### [DIRECTIVE]
Copy out the data below. Keep every word as it is.

### [Page segmentation data]

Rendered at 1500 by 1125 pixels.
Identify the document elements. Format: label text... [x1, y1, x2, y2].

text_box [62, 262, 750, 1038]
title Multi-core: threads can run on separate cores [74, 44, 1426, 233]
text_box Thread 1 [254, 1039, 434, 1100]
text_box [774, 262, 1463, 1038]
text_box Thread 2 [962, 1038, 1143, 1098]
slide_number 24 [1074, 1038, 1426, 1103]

### [SOLUTION FOR THIS TASK]
Rendered at 1500 by 1125 pixels.
Identify the document elements. Format: label text... [x1, y1, x2, y2].

text_box [62, 262, 750, 1038]
title Multi-core: threads can run on separate cores [74, 44, 1426, 233]
text_box Thread 1 [254, 1039, 434, 1100]
text_box [774, 262, 1463, 1038]
text_box Thread 2 [962, 1038, 1143, 1098]
slide_number 24 [1074, 1038, 1426, 1103]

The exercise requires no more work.